一个人如何访问目录信息? spark.read.parquet("s3://mybucket/*.parquet")可以正常工作,但是对于此任务,我需要检查某些文件的存在并还希望删除一些文件.我以为org.apache.hadoop.fs.FileSystem是正确的工具.
How does one access the directory information? spark.read.parquet("s3://mybucket/*.parquet") works just fine but for this task I need to check the existence of some files and would also like to delete some. I assumed org.apache.hadoop.fs.FileSystem would be the correct tool.

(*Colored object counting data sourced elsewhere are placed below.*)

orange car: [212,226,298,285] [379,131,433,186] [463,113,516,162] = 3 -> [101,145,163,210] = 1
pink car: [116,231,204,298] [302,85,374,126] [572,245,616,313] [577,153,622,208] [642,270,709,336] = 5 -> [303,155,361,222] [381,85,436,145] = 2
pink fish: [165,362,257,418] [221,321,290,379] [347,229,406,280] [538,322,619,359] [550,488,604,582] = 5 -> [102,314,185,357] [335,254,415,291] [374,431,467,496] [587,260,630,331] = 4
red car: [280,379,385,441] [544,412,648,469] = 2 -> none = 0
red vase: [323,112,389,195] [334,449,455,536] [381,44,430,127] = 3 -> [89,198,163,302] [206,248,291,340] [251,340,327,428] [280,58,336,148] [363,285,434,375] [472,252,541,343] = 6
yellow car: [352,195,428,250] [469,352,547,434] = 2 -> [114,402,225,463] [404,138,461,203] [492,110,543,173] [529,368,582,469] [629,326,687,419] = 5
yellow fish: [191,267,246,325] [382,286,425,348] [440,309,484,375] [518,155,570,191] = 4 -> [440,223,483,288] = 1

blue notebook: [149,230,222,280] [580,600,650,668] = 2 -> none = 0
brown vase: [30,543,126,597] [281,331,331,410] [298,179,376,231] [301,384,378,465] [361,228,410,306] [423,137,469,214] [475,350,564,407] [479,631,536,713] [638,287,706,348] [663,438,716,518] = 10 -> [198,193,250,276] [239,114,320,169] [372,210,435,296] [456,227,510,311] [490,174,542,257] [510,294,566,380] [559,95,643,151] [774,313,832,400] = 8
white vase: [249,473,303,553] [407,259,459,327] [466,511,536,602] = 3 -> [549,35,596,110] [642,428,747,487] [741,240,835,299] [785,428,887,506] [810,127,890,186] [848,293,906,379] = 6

PS:我也不了解日志记录的工作原理.如果我使用部署模式群集(我想从s3部署jar,而该s3无法在客户端模式下运行),则我只能在s3://logbucket/j -.../containers/application ...中找到日志./conatiner...0001.在S3中显示这些内容之前,要有很长的延迟.如何在主服务器上通过ssh找到它?还是有一些更快/更好的方法来检查Spark应用程序日志?
更新:只是在/mnt/var/log/hadoop-yarn/containers
下找到了它们,但是它是yarn:yarn拥有的,作为hadoop用户,我无法读取它. :(有想法吗?
PS: I also don't understand how logging works. If I use deploy-mode cluster (i want to deploy jars from s3 which does not work in client mode), the I can only find my logs in s3://logbucket/j-.../containers/application.../conatiner...0001. There is quite a long delay before those show in S3. How do I find it via ssh on the master? or is there some faster/better way to check spark application logs?
UPDATE: Just found them under /mnt/var/log/hadoop-yarn/containers
however the it is owned by yarn:yarn and as hadoop user I cannot read it. :( Ideas?
推荐答案
在我的情况下,我需要读取由先前的EMR作业生成的拼花文件,我正在寻找给定s3前缀的文件列表,但是很好事情是我们不需要做所有的事情,我们可以简单地做到这一点: spark.read.parquet(bucket + prefix_directory)
In my case I needed to read a parquet file that was generated by prior EMR jobs, I was looking for list of files for a given s3 prefix, but nice thing is we don't need to do all that, we can simply do this: spark.read.parquet(bucket+prefix_directory)
这篇关于列出EMR上的S3文件夹的文章就介绍到这了,希望我们推荐的答案对大家有所帮助,也希望大家多多支持IT屋!